Coca-Cola Co., the world’s largest beverage company, agreed to swap some brands and buy a 17-per-cent stake in Monster Beverage Corp. for about $2.15 billion, increasing its bet on the burgeoning energy-drink market.
The move is part of a deal that will include the transfer of Coca-Cola’s energy drinks NOS, Full Throttle, Burn, Mother and Play to Monster, according to a statement yesterday. Monster, meanwhile, will shift Hansen’s natural sodas and juices, Peace tea and Hubert’s lemonade to Atlanta-based Coca-Cola.
Under the agreement, the two companies will share marketing, production and distribution. Coca-Cola, which already distributes Monster in the US and Canada, will expand the arrangement globally, helping the energy brand grow overseas.
“It gives them exposure to one of the fastest-growing segments of carbonated soft drinks globally,” said Ali Dibadj, a New York-based analyst at Sanford C. Bernstein & Co. “The category’s growth is clearly slowing in the US, but the potential is very strong globally.”
Monster rose 22 per cent to $87.50 at 6:13 p.m. in late trading yesterday in New York. Coca-Cola gained 1.3 per cent to $40.72 in late trading.

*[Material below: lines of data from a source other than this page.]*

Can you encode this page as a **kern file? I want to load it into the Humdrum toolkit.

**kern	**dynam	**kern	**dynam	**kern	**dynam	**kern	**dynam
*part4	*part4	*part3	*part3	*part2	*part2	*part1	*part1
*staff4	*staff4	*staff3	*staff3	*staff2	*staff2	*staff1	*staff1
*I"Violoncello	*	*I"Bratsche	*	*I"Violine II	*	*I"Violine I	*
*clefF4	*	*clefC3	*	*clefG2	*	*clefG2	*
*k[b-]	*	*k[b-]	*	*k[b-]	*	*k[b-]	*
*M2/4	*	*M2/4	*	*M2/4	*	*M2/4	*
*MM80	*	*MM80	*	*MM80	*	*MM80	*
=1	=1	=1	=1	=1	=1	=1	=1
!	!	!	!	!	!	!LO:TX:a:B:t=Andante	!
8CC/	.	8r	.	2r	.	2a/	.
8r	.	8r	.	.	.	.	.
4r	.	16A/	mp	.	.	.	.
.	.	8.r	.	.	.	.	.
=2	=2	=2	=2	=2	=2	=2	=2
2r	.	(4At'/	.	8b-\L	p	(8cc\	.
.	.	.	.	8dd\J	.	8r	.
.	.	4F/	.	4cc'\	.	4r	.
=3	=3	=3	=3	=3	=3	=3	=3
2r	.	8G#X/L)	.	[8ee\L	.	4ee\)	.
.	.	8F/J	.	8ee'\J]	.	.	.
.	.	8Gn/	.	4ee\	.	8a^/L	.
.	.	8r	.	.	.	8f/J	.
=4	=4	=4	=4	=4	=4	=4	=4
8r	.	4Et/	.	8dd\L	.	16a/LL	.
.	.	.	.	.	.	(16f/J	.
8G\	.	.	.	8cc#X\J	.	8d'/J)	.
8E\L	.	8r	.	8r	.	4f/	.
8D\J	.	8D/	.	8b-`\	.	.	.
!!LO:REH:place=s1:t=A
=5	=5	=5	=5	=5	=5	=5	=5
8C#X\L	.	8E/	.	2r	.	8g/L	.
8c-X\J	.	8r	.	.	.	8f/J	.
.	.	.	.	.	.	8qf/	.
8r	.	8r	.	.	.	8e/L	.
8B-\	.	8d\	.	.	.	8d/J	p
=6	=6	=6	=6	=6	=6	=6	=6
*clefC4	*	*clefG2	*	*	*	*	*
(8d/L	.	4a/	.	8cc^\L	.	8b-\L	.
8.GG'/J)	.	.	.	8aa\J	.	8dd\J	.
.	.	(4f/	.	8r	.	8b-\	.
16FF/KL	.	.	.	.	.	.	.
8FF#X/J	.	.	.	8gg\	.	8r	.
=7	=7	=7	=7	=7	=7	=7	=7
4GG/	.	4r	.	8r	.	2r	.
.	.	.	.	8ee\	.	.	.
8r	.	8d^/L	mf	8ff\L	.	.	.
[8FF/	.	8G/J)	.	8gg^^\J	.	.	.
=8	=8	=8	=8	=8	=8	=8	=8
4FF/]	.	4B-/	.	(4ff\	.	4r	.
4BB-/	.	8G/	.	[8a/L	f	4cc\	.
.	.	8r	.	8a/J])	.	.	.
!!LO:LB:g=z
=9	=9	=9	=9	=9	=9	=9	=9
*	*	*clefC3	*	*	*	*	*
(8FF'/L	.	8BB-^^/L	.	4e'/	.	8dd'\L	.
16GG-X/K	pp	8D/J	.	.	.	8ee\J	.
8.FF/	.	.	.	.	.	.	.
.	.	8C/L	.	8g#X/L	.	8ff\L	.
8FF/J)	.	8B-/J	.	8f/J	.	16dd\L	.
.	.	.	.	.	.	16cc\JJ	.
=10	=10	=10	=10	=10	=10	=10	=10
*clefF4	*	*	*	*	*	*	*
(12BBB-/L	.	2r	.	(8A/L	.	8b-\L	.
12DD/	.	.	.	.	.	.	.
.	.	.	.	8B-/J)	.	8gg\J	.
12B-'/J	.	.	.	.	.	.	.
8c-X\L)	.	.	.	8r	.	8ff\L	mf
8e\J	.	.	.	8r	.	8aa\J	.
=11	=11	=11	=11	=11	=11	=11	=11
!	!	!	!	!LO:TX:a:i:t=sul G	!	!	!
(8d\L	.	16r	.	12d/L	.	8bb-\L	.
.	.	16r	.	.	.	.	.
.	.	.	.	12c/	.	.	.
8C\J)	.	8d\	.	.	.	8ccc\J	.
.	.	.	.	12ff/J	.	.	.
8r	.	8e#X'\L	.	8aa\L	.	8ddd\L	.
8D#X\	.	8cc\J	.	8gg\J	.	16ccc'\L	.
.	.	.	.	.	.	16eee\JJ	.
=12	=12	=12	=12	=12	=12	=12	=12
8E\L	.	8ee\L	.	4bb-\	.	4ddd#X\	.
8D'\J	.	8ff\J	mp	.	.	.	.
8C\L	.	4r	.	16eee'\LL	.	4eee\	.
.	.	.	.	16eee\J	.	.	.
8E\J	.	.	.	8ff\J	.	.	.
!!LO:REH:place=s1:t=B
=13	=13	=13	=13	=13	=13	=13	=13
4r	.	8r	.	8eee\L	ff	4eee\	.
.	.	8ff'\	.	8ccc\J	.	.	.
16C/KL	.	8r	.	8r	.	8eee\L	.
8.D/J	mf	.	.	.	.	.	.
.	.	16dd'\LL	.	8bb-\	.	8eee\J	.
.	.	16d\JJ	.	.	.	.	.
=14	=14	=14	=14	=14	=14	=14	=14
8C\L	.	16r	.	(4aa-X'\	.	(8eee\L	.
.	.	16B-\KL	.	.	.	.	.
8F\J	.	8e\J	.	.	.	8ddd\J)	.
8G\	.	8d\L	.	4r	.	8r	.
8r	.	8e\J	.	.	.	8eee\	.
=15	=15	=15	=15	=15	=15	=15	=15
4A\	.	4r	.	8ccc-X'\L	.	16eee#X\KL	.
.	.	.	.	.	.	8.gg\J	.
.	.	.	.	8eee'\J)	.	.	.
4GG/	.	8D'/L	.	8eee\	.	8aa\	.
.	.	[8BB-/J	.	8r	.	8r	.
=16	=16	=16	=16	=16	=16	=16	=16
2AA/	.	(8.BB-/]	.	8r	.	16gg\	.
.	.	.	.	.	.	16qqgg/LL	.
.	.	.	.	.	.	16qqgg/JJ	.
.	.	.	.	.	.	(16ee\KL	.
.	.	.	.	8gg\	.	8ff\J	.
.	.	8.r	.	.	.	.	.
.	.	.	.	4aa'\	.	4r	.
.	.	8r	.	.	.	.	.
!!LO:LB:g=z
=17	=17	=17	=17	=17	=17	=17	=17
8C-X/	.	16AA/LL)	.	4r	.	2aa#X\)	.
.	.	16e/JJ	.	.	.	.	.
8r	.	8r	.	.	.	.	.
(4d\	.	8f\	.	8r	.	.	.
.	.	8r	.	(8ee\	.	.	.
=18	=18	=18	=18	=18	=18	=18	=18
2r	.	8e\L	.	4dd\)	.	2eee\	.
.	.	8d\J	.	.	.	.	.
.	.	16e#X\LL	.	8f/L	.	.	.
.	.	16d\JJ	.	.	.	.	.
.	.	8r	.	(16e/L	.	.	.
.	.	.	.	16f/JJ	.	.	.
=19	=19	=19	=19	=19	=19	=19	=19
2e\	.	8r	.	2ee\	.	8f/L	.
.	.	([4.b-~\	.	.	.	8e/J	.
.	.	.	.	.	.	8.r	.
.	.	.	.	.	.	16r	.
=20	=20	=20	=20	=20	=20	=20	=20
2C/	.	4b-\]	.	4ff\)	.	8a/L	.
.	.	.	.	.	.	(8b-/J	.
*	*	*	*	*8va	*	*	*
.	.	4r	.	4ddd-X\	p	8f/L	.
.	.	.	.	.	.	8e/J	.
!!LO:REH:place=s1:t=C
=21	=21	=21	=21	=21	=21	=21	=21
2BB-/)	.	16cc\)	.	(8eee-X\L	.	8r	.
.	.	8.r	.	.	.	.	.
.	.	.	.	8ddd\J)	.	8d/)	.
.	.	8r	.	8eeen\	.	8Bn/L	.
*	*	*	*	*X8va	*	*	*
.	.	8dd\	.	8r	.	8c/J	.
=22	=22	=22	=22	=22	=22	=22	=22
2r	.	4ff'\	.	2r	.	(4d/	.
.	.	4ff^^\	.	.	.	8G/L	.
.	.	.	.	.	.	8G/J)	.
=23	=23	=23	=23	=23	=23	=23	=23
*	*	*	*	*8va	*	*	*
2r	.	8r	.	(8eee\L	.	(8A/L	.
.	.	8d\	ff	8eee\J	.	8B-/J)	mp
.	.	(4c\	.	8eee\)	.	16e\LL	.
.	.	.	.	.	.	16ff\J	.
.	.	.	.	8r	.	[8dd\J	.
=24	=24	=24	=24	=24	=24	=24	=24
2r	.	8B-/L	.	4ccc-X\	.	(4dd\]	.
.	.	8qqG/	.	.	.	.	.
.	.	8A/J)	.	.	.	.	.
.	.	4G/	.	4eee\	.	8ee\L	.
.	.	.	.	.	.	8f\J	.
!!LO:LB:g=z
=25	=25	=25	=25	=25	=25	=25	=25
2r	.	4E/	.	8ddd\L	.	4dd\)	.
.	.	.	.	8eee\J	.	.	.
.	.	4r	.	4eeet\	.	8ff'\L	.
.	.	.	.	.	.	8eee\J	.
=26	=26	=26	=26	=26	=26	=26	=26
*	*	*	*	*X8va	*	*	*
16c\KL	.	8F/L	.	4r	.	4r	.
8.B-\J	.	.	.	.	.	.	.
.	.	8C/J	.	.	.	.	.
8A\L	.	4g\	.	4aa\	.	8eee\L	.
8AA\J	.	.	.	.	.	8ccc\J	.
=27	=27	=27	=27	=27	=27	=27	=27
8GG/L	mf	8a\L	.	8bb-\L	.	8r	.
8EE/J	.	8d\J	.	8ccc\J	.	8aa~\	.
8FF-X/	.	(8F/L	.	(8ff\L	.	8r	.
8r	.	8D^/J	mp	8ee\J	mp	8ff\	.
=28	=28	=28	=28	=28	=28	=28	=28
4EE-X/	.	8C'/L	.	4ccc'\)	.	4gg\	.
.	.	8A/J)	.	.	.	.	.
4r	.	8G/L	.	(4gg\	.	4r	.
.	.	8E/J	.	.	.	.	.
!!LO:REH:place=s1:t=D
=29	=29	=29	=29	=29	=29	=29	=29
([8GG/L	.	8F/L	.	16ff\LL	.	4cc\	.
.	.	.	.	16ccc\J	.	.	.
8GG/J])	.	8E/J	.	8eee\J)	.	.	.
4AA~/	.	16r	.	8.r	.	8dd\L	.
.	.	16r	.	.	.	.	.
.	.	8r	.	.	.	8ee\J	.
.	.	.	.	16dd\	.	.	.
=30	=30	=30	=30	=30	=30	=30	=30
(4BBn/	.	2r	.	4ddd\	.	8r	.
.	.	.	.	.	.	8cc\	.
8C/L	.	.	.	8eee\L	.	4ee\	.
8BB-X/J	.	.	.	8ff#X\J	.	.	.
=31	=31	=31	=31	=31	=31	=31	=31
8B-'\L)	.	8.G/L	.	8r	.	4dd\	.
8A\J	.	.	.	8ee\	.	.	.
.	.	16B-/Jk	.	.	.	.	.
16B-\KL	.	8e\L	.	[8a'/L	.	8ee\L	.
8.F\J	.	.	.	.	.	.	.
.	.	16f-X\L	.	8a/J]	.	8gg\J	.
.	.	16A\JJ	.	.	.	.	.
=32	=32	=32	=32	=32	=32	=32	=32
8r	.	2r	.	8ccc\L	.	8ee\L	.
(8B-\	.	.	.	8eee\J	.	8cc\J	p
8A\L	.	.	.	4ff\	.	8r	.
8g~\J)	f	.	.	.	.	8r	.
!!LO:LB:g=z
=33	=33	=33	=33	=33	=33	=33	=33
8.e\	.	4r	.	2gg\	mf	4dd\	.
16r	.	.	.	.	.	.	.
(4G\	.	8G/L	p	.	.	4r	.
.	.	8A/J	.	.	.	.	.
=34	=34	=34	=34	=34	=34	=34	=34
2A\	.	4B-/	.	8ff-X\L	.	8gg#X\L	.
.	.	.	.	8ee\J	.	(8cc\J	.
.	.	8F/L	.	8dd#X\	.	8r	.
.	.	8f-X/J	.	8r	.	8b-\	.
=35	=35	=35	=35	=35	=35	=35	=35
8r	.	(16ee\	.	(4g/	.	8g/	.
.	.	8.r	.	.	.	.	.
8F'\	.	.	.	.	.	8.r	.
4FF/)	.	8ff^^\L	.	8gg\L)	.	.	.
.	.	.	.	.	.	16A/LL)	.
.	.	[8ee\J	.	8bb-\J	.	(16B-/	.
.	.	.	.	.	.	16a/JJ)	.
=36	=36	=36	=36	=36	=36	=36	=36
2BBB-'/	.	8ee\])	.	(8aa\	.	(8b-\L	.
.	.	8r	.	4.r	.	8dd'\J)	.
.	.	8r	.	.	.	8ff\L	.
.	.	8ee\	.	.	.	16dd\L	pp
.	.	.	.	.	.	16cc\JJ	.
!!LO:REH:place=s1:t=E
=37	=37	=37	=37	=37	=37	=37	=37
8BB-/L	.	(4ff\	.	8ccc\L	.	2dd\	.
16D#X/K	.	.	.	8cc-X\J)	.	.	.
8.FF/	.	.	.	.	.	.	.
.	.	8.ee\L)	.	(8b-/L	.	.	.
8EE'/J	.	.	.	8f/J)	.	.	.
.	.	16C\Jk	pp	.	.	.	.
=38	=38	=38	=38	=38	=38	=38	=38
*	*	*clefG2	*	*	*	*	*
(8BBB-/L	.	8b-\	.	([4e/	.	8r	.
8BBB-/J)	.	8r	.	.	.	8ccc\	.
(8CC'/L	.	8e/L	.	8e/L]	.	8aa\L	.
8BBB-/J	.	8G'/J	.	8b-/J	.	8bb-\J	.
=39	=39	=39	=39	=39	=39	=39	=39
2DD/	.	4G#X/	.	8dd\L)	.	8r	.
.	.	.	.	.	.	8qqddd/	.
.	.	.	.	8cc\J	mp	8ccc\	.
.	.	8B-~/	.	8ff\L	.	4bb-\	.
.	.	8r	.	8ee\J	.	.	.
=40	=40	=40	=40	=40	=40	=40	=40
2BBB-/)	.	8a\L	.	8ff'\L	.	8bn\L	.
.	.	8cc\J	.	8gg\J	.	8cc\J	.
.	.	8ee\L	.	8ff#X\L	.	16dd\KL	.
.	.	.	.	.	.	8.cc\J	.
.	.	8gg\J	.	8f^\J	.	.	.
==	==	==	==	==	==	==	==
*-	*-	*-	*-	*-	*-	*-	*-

The energy-drink maker will look to transfer all of its U.S. and Canada distribution to Coca-Cola, Monster Chief Executive Officer Rodney Sacks said during a media call. Coke and Leuven, Belgium-based Anheuser-Busch InBev NV share distribution in the two countries.
Larger Stake
Coca-Cola has the right to purchase as much as 25 per cent of Monster, whose directors would have to approve any larger investment.
“There is always an opportunity on a mutually agreeable negotiated basis to go further,” Sacks said. “What will be will be will be. We are happy running it.”
The investment fits into Coca-Cola’s strategy of taking equity stakes in promising new brands and technologies, especially as its main source of revenue is under threat from a shift to healthier habits. In May, Coca-Cola said it would boost its stake in Keurig Green Mountain Inc. to 16 per cent, making it the coffee brewer’s largest shareholder.
“There is a pattern here, and this is what we are talking about in terms of a different approach to innovative partnerships,” Coca-Cola CEO Muhtar Kent said during the media call. “We look at deploying capital in an intelligent and efficient manner to get us a very important footprint in growth categories.”